Before Emmett was born Will and I were both very attracted to elements of "attachment parenting." Although we both found Dr. Sears moralizing and annoying (I could write a several posts on his orientalist and essentialist tendencies), we rejected the common wisdom that babies need to be "self-soothing" and increasingly independent. We liked the idea of carrying the baby (in part for the convenience on public transportation and to avoid the purchasing of a sleek $1,000 stroller), sleeping with him (maximum cuddle time), and breastfeeding (cheap and good for 'ya). Slowly, Emmett has militated against many of the things we were eager to do as parents. He has intermittently rejected breastfeeding since day 1. Sometimes it is the only thing that makes him happy, but generally it is his least preferred way to eat, and sometimes is experienced as torture. He still loves to be carried sometimes (esp. in the controversial facing-out position), but the stroller is unalloyed bliss and now an indispensable feeding and napping tool. The biggest challenge we face as parents now is frequent night wakings on top of sometimes relentless fussiness in the day time. A good night means that Emmers wakes up 2-3 times. For almost two weeks recently, however, he woke 6-10 times per night. During this period, he also refused to be put down during the day, cried and fussed most of the time, and had the attention span of a coked-up puppy. When he saw strangers, he melted down in tears. So, we got to the point where we had to think hard about sleep. Nights were intolerable and the fussy days were a tremendous problem on almost no sleep. The whole family trinity was crying more.

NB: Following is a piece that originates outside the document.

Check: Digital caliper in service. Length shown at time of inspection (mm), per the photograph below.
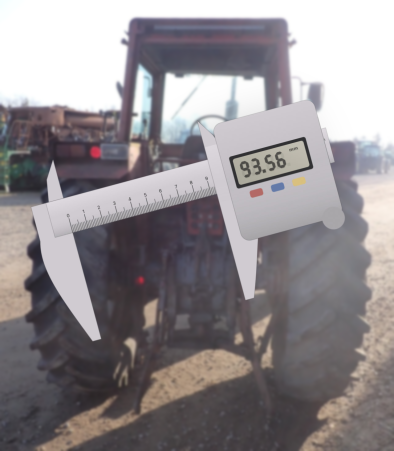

Sleep philosophies, however, remain a kind of battleground of ideology. Those who promote "self-soothing" and training your infant to put her- or himself to sleep on his or her own cite psychoanalysts as authorities. I know Freudianism enough to know that the moral paradigm remains the independent, rational individual. Thus, "self-soothing" becomes a kind of moral imperative if you believe that parenting is about creating (bourgeois) individuals, beings who see themselves as fundamentally separate from others. I acknowledge that it is important to develop a sense of self-in-relation, which requires a grasp of one's individuation (always in process, of course). I find it is important to see relationships as relationships in order to avoid either a fully narcissistic or self-annihilating subjectivity (okay, I am not totally anti-psychoanlytic). In other words, I don't want Emmett to be blind to his own needs/desires or to those of others. Still, I don't think morality--and therefore parenting--requires becoming a self-policing individual. Still, Emmett won't sleep. What do we do? Do we implement practices advocated by the promoters of "self-soothing"?
We are reading one of the ostensible extremists, Dr. Weissbluth. I say "ostensible" b/c his book is horribly written and sometimes just confused. He is extreme in that he advocates the "extinction" method of sleep training--just ignore the baby's screams until he falls asleep. At times, he argues that parents "deprive their children of the skill of putting themselves to sleep" by comforting them and soothing them to sleep. Yet, when read more closely, his thesis is rather simple: babies (and children and parents) need sleep in order to be happy and healthy. the amount of sleep is also measurable. It is not a mysterious quantity. I am receptive to this. Emmett is clearly much crankier in the day after a night of collective torment. If sleeping with your baby, nursing her or him to sleep, and comforting him when he wakes works--as he claims it does for at least 80% of babies--then great. It is not necessary to train them to sleep through the "extinction" of parental comforting and attention. But some babies, especially "extremely fussy or colicky" ones, develop serious sleeping problems that can only be "cured" through a withdrawal of parent on-call comforting throughout night. Thus, for babies that have a very hard time with sleep, *sometimes* more (forced) self-regulation and less other-regulation is the answer, according to Dr. W.
Well, we read this and cried when reading the description of those rare, "extremely fussy" babies. We are among the unlucky few. We cried b/c our struggle was acknowledged, it seemed like the co-sleeping we (sometimes) love might be contributing to our struggle, and we were really, really tired. At the same time, Emmett got sick and suddenly started sleeping more for the past few days. We are going to start enforcing more sleep. We are encouraging him to take 2-3 naps and trying to institute an earlier bedtime. We would like to do this through soothing him to sleep rather than extinguishing parental attention and leaving him to cry. We will see how it goes... so far has been good. The open question: Can we get sleep and have a parenting style that encourages relational subjectivity?
In the meantime, he is growing and loves to roll over, esp. when naked.